En leur forme courtoise, jamais parole plus dure, jamais épigramme plus pointue, reproche plus sanglant. Mais sur elle rien ne trace, pas même que le roi ait comblé à l'égard des neveux de l'Empereur la mesure de sa générosité ; le jour même où elle reçoit cette lettre, elle écrit à Boutiaguine pour qu'il demande à Nesselrode d'intervenir et elle adresse à l'empereur de Russie une lettre officielle où elle exprime cette fois tout le fond de sa pensée. Après des compliments, elle dit : Mon mari veut reprendre son fils aîné et par là lui faire perdre la position que votre bienveillance lui avait acquise. Si l'on ne me retire de la loi commune eu France, je suis perdue ; mais, d'après le traité qui fixe mon sort réuni à celui de mes enfants et d'après les lettres-patentes du roi de France, je pourrais être jugée politiquement et par là éviter que les tribunaux ne s'emparent de mon affaire, mais je crains que le roi, tout en me montrant une grande bienveillance, ne veuille pas se prononcer. J'ai donc recours à vous, Sire. Certainement, si l'Empereur Napoléon redemandait son fils, il ne l'obtiendrait pas. Ne puis-je pas être jugée de même, si M. le prince Talleyrand écrivait ici ? Enfin, vous avez voulu être le protecteur de ma famille et je mets avec confiance mes intérêts entre vos mains.

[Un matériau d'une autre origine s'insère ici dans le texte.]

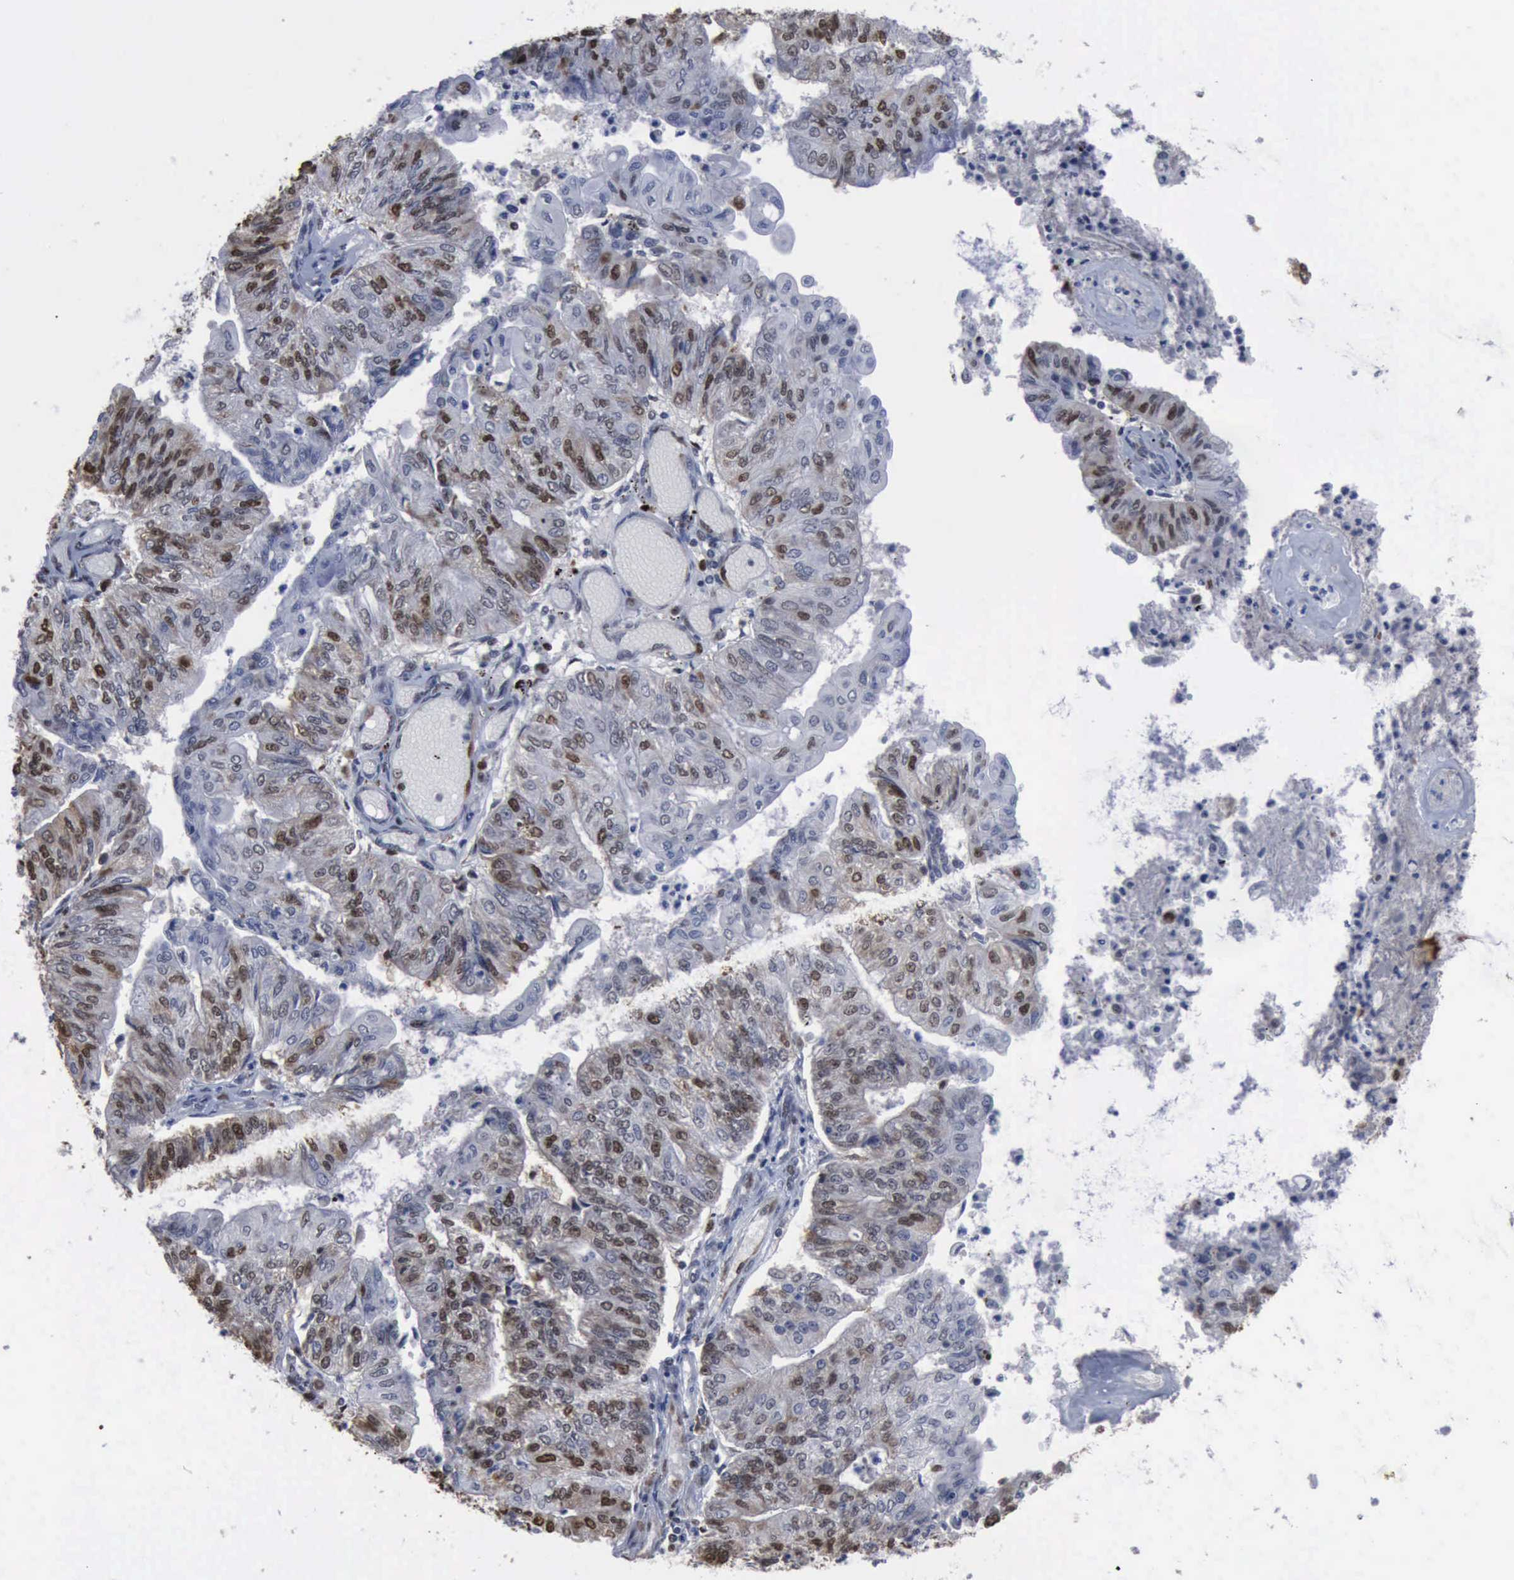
{"staining": {"intensity": "weak", "quantity": "<25%", "location": "nuclear"}, "tissue": "endometrial cancer", "cell_type": "Tumor cells", "image_type": "cancer", "snomed": [{"axis": "morphology", "description": "Adenocarcinoma, NOS"}, {"axis": "topography", "description": "Endometrium"}], "caption": "Adenocarcinoma (endometrial) was stained to show a protein in brown. There is no significant positivity in tumor cells.", "gene": "PCNA", "patient": {"sex": "female", "age": 59}}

Pour suivre de plus près la campagne qu'elle allait mener contre son mari, la reine, à la mi-novembre, rentre à Paris et, soit qu'elle imaginât qu'elle trouverait ainsi des alliés et se rendrait redoutable, soit, plus vraisemblablement, qu'elle cédât au goût qu'elle avait toujours éprouvé pour le monde, et qu'elle satisfaisait à présent en accueillant quiconque se présentait, elle ouvrit à deux battants les portes de son salon et prit des soirs où elle reçut, le lundi particulièrement. Les femmes, qui tenaient au régime impérial, qui avaient été dédaignées ou mal reçues aux Tuileries s'empressèrent à l'hôtel de la rue Cerutti redevenue rue d'Artois ; et, à leur suite tous les jeunes élégants, les dadais de Berthier, la fleur des quartiers généraux, quelques chambellans qui n'avaient point été forcés à l'être et même divers auditeurs du Conseil d'Etat : Forbin, Ph. de Ségur, La Grange, Broglie, Flahaut, La Bédoyère, Jacqueminot, Lawœstine ; mais, dit la reine : Mon salon est trop bonapartiste ; et elle attira des Anglais : ce fut une ruée : Lord et Lady Kinaird, M. Bruce, Lord et Lady Charlemond, Lady Sandwich, Mrs Hope, Lord William Russel ; même Wellington, et la venue de cet homme la ravit. Un certain nombre de Russes suivirent : le prince Wolkonski, Pahlen, Lapteff, Boutiaguine ; elle essaya bien encore de recruter dans le faubourg Saint-Germain quelques personnages qui consentissent à figurer, mais elle n'obtint que de ce qu'on trouvait partout ; ceux-là qui avaient été ses obligés et étaient restés avec elle en visite du matin ou qui même échangeaient des lettres, consentaient à la voir en particulier, mais s'abstenaient des réunions : ainsi qu'eussent fait M. de Rivière, aide de camp de Monsieur, et M. Sosthène de La Rochefoucauld, à des jours où Lascours, La Bédoyère, Flahaut, Ségur, Lavallette, Perregaux et Broglie se trouvant réunis, s'excitaient, à propos par exemple de l'affaire Exelmans et en telle sorte que la reine, se levant, leur disait : Je vous vois occupés de choses beaucoup trop graves pour des femmes, je vous laisse le champ libre et je me retire.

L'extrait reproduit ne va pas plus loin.